Now Comes the Hard Part for First Niagara in HSBC Deal

Now that First Niagara Financial Group Inc. knows how many branches it has to get rid of to buy a hometown rival, the Buffalo bank can move on to the most important part of the deal: Figuring out how to pay for it.

Market watchers are anxious for First Niagara to clear up that not-so-tiny detail after the Justice Department on Thursday said it must sell 26 of the 195 branches it agreed to buy for $1 billion from HSBC Holdings PLC in July.

Europe's debt mess has muddled the financing for a deal that First Niagara Chief Executive John Koelmel has called a "strategic home run." He initially counted on financing it with the proceeds from selling up to 100 branches and issuing as much as $1.2 billion of equity and debt.

Then the markets tanked. First Niagara's shares are down 28% since the deal was announced in July, raising fears of a transaction that will be heavily dilutive to shareholders and its capital levels.
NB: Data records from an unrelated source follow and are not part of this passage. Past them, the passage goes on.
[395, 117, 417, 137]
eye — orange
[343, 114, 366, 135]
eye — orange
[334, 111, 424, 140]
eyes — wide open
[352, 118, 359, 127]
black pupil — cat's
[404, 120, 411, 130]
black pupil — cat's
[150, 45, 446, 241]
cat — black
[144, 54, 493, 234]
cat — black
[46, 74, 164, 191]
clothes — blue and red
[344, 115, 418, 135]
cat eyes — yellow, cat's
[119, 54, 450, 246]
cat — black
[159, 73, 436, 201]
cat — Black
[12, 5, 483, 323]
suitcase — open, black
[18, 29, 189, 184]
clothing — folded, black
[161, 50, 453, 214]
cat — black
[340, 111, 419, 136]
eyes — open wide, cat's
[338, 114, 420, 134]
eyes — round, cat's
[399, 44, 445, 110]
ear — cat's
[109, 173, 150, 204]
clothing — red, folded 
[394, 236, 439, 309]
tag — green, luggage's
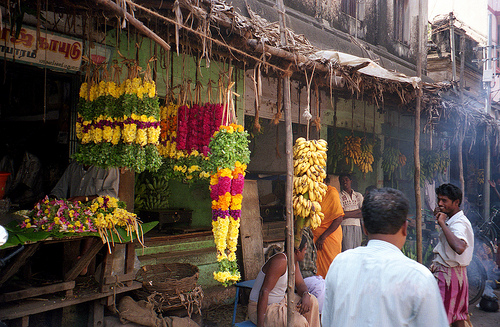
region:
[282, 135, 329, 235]
a bunch of bananas hanging from the building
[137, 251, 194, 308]
a basket on the outside of the building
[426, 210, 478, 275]
a white shirt on a man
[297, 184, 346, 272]
a orange dress on the woman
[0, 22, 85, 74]
a white and red sign on the building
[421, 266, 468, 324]
a colorful piece of fabric on a man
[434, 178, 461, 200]
the black hair of a man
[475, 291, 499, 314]
a small black pot on the ground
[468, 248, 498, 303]
smoke coming from a pot on the ground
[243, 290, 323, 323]
a pair of beige pants on a man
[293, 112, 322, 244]
Bunch of yellow bananas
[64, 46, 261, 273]
Flower garlands hanging from the roof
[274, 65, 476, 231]
Fruit shop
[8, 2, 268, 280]
Flower shop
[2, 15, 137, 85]
A sign in foreign language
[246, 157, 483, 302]
Male fruit and flower vendors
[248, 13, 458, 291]
Supports for roof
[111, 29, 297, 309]
Green wall behind the flower garlands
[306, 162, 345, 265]
A woman wearing yellow spree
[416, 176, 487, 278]
A man in white shirt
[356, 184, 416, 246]
Back of man's head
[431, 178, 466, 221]
Smiling man raising his arms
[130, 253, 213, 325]
Woven food holding basket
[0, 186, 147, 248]
Flowers laying on a shelf for sale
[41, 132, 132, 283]
Man sitting behind the counter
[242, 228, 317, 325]
Man sitting down, engaged in conversation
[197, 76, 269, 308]
Hanging decorative flowers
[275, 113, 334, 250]
Bushel of hanging bananas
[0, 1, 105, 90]
Sign for the marketplace shop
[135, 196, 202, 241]
Small black chest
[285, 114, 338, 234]
Group of bananas hanging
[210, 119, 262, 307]
Vegetable hanging on a string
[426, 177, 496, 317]
Man talking to other people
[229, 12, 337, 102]
Wood roofing on building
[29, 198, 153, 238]
Food on top of the counter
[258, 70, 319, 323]
Wooden pole holding up the roof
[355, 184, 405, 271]
Man with dark hair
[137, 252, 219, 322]
Basket sitting in corner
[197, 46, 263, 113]
Rope twine holding up food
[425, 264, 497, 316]
Man wearing shirt tied around waist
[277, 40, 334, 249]
a handle of bananas hang from a roof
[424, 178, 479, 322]
man wearing a white shirt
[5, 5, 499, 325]
a market on the street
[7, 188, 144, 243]
bouquet of flowers on display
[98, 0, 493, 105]
awning of a roof is old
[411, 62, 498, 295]
smoke coming behind a man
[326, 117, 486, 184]
handles of bananas hanging from roof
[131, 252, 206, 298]
an empty basket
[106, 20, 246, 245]
a green wall of a store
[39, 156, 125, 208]
shirt with a pocket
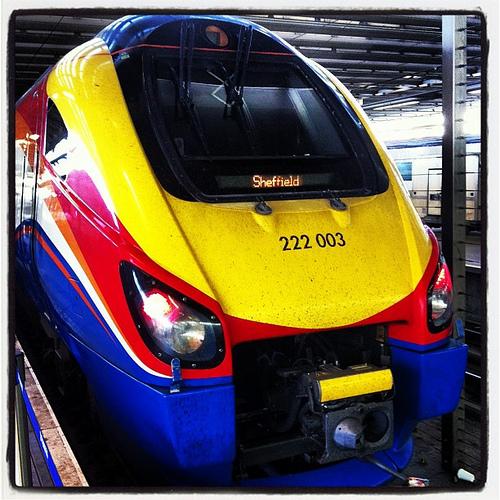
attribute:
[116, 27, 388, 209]
window — black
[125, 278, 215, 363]
headlight — right front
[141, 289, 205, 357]
headlight — black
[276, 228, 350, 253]
numbers — black, printed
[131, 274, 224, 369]
light — black, train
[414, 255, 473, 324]
light — black, head, train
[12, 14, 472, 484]
train — red, head, electric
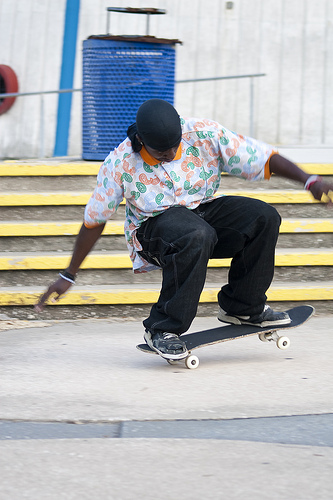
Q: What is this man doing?
A: Riding a skateboard.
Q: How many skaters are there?
A: 1.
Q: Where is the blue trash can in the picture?
A: Behind the skater.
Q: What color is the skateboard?
A: Black.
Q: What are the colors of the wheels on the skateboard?
A: White.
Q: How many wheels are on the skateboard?
A: 4.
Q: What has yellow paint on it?
A: The stairs.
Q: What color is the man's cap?
A: It is black.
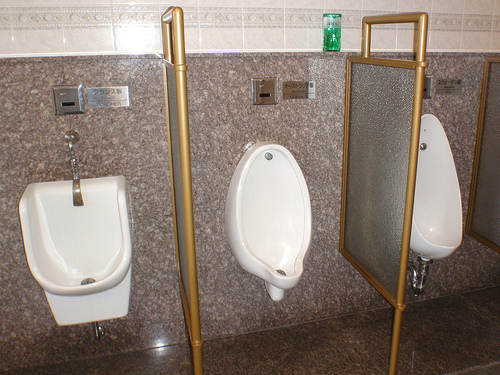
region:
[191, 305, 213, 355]
the cubicle line is yellow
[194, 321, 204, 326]
the cubicle line is yellow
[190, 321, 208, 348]
the cubicle line is yellow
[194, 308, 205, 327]
the cubicle line is yellow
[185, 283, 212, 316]
the cubicle line is yellow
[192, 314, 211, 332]
the cubicle line is yellow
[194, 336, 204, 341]
the cubicle line is yellow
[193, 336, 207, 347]
the cubicle line is yellow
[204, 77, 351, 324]
a white urinal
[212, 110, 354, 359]
a urinal on the wall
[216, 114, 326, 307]
a place where men pee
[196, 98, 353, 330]
a white toilet on wall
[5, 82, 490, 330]
three urinals on the wall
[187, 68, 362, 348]
a urinal inside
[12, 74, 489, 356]
three different urinals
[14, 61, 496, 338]
three white urinals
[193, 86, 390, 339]
urinal to pee in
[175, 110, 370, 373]
a clean urinal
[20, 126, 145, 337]
square urinal on left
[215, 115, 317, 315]
round urinal in the middle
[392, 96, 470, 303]
long urinal on the end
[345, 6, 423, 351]
gold pipes holding glass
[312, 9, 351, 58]
green air freshener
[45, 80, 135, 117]
metallic automatic flush mechanism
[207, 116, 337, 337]
granite walls behind urinal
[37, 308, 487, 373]
granite floors underneath urinals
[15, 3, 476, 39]
design on tile above urinals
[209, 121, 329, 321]
urinals are white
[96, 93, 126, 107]
japanese characters is written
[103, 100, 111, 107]
japanese characters is written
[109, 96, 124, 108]
japanese characters is written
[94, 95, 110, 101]
japanese characters is written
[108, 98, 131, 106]
japanese characters is written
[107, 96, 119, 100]
japanese characters is written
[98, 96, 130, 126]
japanese characters is written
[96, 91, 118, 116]
japanese characters is written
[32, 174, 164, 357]
the toilet is clean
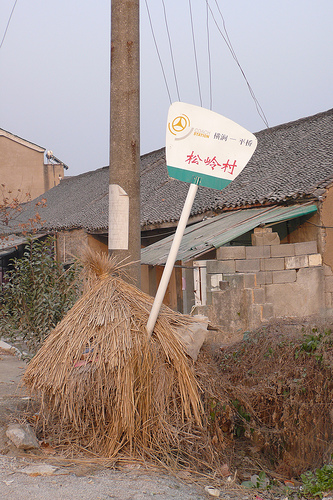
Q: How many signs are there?
A: One.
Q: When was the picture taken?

Investors have been fretting about that for months. But Koelmel has been short on assurances, blaming the holdup on new information on Justice's antitrust review. It would be able to release details "once Justice gives us the nod" on the branch divestitures, he said in the company's October earnings call with investors.

That wait ended Thursday. The order to sell $1.6 billion of deposits in the Buffalo area does not alter the fundamentals. Publicly available market share data gave a very good idea of how many branches First Niagara would have to spin off.

The timing of the order is what matters, and it is a mixed blessing for Koelmel.

A chief reason its shares are so deeply depressed is because investors are worried it will issue stock right now. Koelmel is freer to clear up some of the uncertainty, which might help its share price.

Yet the wait for Justice to act was a valid excuse to put off moving forward in less than ideal conditions, particularly the branch sales. First Niagara has eight months to close the deal under the original timeline the parties set. That is a long time on Wall Street. The transaction is not in peril yet, it just does not look as lucrative. Market chaos ultimately will subside. Raising the money as planned right now would be painful.

First Niagara had said in August that it expected the deal to dilute the value of its tangible book by 17% to 18%. The actual dilution could be as much as 26%, analysts at Sterne Agee & Leach Inc. said in a report last month. First Niagara may also have to issue as much as 90 million shares, or 10 million more than planned, Guggenheim Securities LLC said in a separate report in October.

The bigger dent the deal puts in First Niagara's tangible book, the longer it will take to earn enough money to replenish the capital it loses in the deal. As things stand, the earn-back period is already a relatively lengthy four to five years.

One way to minimize the impact to tangible book would be to sell even more branches. That is not ideal right now either.

The acquisition will still be a strategic boon. It is paying for it in a way that delivers acceptable shareholder returns that is the issue.

HSBC has a number of out-of-the-way branches in northern and western New York First Niagara could keep but always planned to sell. If it wants to sell more branches, it would probably have to start considering those in key markets such as Albany, Syracuse, and Rochester.

It would risk sacrificing the strategic parts of the deal that still make sense. Also, unloading more branches means First Niagara could end up simply paying a high price for a smaller asset.

It is a bad time to sell any kind of property right now: buyers are skittish and prices are depressed.

Obvious buyers of the branches First Niagara is marketing such as Community Bank System Inc. or Tompkins Financial Corp. would probably have to raise equity to pay for them. That limits how much they could pay.

The more branches it sells at a bad price, the more it may end up paying for the ones it is keeps. That is because it is already paying a relatively rich deposit premium of 6.67%. Analysts have speculated it may only get a premium of 4% to 4.5% on the branches it sells, given market conditions and the nature of tertiary branch divestitures.

Selling something for less than you bought it is pretty much the equivalent of overpaying. Every branch it sells at a loss drives up the implied premium of what it pays for the assets it keeps.